Он часто говорил, что не может нормально, как все люди, читать роман или какую-то книгу. Любой текст он воспринимал по-режиссерски, пытаясь тут же определить, что стоит за разговором, чего добивается один человек и чего хочет другой. Он проверял все по действию, уродовал свою читательскую психику, полностью подчинив ее задачам режиссуры. Он всю нашу жизнь открывал как пьесу с определенными предлагаемыми обстоятельствами. Он научился читать эти обстоятельства лучше, чем кто-либо иной. Свою собственную жизнь он превратил в пьесу, пытаясь угадать и сыграть ту роль, которую ему уготовило время.

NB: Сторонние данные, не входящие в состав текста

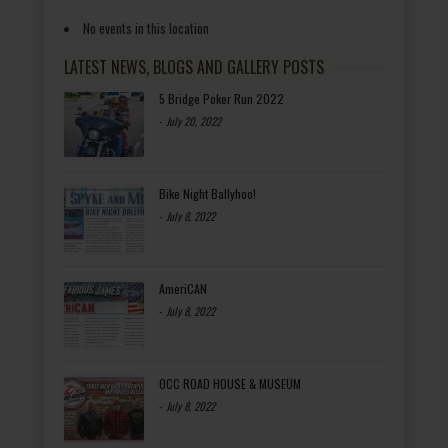
No events in this location
LATEST NEWS, BLOGS AND GALLERY POSTS
5 Bridge Poker Run 2022
-
July 20, 2022
Bike Night Ballyhoo!
-
July 8, 2022
AmeriCAN
-
July 8, 2022
OCC ROAD HOUSE & MUSEUM
-
July 8, 2022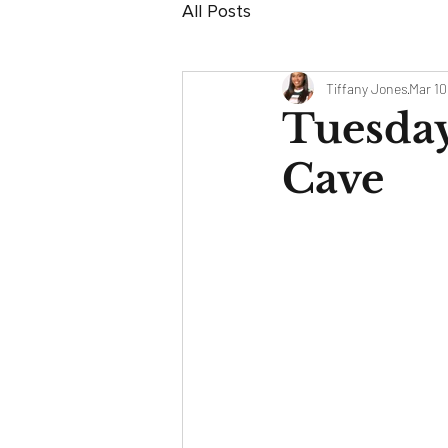
All Posts
Tiffany Jones
Mar 10
Tuesday
Cave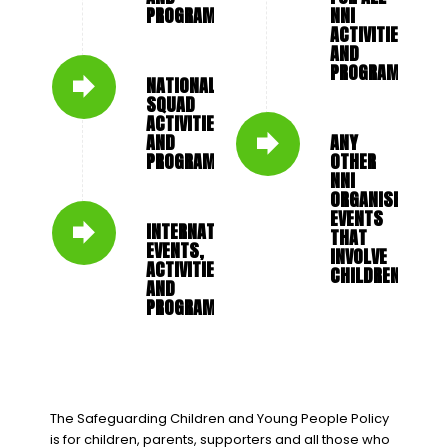
PROGRAMMES
NNI
ACTIVITIES
AND
PROGRAMMES
NATIONAL
SQUAD
ACTIVITIES
AND
ANY
PROGRAMMES
OTHER
NNI
ORGANISED
EVENTS
INTERNATIONAL
THAT
EVENTS,
INVOLVE
ACTIVITIES
CHILDREN
AND
PROGRAMMES
The Safeguarding Children and Young People Policy
is for children, parents, supporters and all those who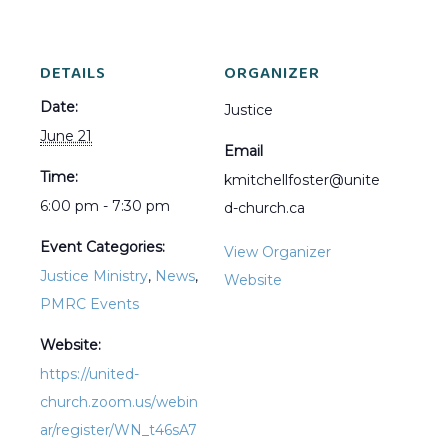
DETAILS
ORGANIZER
Date:
Justice
June 21
Email
Time:
kmitchellfoster@unite
6:00 pm - 7:30 pm
d-church.ca
Event Categories:
View Organizer
Justice Ministry
,
News
,
Website
PMRC Events
Website:
https://united-
church.zoom.us/webin
ar/register/WN_t46sA7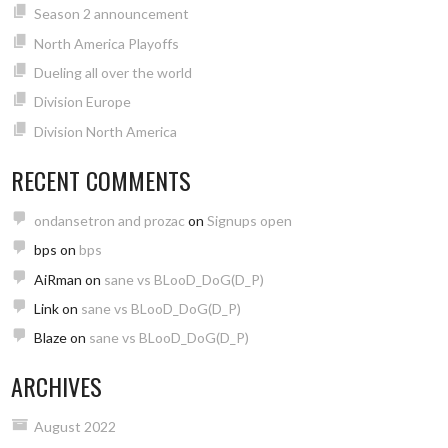
Season 2 announcement
North America Playoffs
Dueling all over the world
Division Europe
Division North America
RECENT COMMENTS
ondansetron and prozac
on
Signups open
bps
on
bps
AiRman
on
sane vs BLooD_DoG(D_P)
Link
on
sane vs BLooD_DoG(D_P)
Blaze
on
sane vs BLooD_DoG(D_P)
ARCHIVES
August 2022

В таком жизнестроении и в таком ощущении профессии он имел предшественников. Прежде всего на ум приходит образ Владимира Ивановича Немировича-Данченко. Оба — из Тифлиса, оба полукровки. Оба тяготели к эпическому театру, обладали несокрушимой логикой исследования пьесы, разгадывания ее скрытого смысла. Оба были коллекционерами актерских дарований и понимали актера с головы до пят. Подчинение правопорядку входило в кодекс социального поведения того и другого, так же как способность до старости наслаждаться жизнью. Оба искусно вели корабли своих театров, зная все рифы и мели коварного советского моря. Их жизненные параболы тоже схожи. Основатель Художественного театра и друг Чехова под занавес жизни стал первым режиссером сталинской империи, что не помешало ему остаться художником и сотворить в свои 83 года едва ли не лучший в истории Художественного театра спектакль «Три сестры». Товстоногов после Немиро- вича-Данченко был единственным режиссером, которому удалось в течение трех десятилетий возглавлять советский театральный Олимп и при этом оставаться не только профессионалом высочайшей пробы, но и властителем дум (по крайней мере театральных). Какой ценой это достигалось, можно только догадываться.